Loonster In the US, unordered merchandise is considered a gift. The lady that received the machine was in her legal right to keep it.
That may not actually be correct in this case from what I gather: remember it was delivered by mistake to an ACS customer with a similar name (not to that woman), so not to the woman at the address and he was no longer resident there. She actually had no right to accept the machine and the US System should not have delivered it without proper identification! The following ruleset probably applies, but she certainly couldn’t claim under the other law you mentioned.
39 U.S. Code § 3004 - Delivery of mail to persons not residents of the place of address
However, at least it has been made right, @abstracted has his machine and of course mistakes do happen. ACS for getting the name/details wrong and the customer @abstracted in not spotting this and correcting them.
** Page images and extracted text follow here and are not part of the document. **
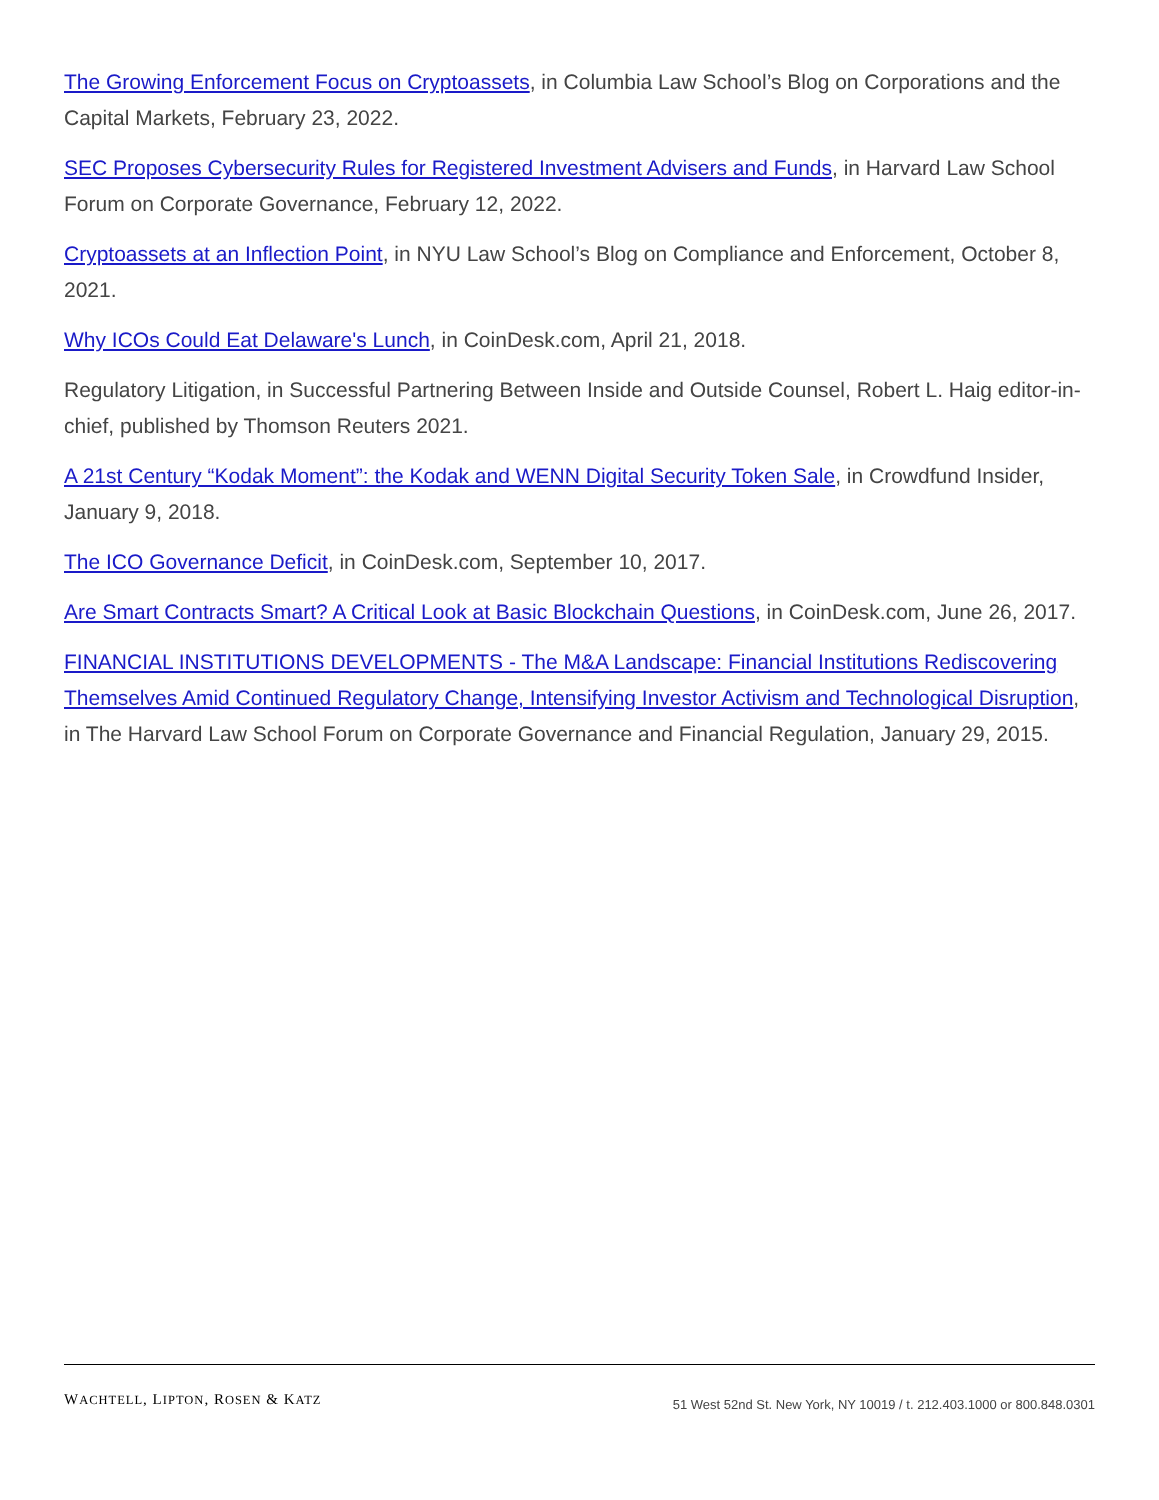The Growing Enforcement Focus on Cryptoassets, in Columbia Law School’s Blog on Corporations and the Capital Markets, February 23, 2022.
SEC Proposes Cybersecurity Rules for Registered Investment Advisers and Funds, in Harvard Law School Forum on Corporate Governance, February 12, 2022.
Cryptoassets at an Inflection Point, in NYU Law School’s Blog on Compliance and Enforcement, October 8, 2021.
Why ICOs Could Eat Delaware's Lunch, in CoinDesk.com, April 21, 2018.
Regulatory Litigation, in Successful Partnering Between Inside and Outside Counsel, Robert L. Haig editor-in-chief, published by Thomson Reuters 2021.
A 21st Century “Kodak Moment”: the Kodak and WENN Digital Security Token Sale, in Crowdfund Insider, January 9, 2018.
The ICO Governance Deficit, in CoinDesk.com, September 10, 2017.
Are Smart Contracts Smart? A Critical Look at Basic Blockchain Questions, in CoinDesk.com, June 26, 2017.
FINANCIAL INSTITUTIONS DEVELOPMENTS - The M&A Landscape: Financial Institutions Rediscovering Themselves Amid Continued Regulatory Change, Intensifying Investor Activism and Technological Disruption, in The Harvard Law School Forum on Corporate Governance and Financial Regulation, January 29, 2015.
WACHTELL, LIPTON, ROSEN & KATZ
51 West 52nd St. New York, NY 10019 / t. 212.403.1000 or 800.848.0301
Ultimately it’s whether it is properly resolved…sure it can be frustrating and sometimes take much longer than we would like.
Just for ACS benefit, if it were my company (which it’s not), as soon as I found out the machine had been delivered to the wrong address, I would have shipped a new unit immediately…I would not have wanted a customer to wait 6 weeks s to get their machine. Hopefully ACS have learned and would do this next time as I know they always wish customers to be happy and satisfied.
I believe that would have led to a far better outcome for everyone. I say this because it was almost 100% certain that the machine would arrive damaged from the lady who was so uncooperative about admitting she had the machine or forwarding it. She would have probably opened it and have been unable to replace the pallet, which is band strapped on.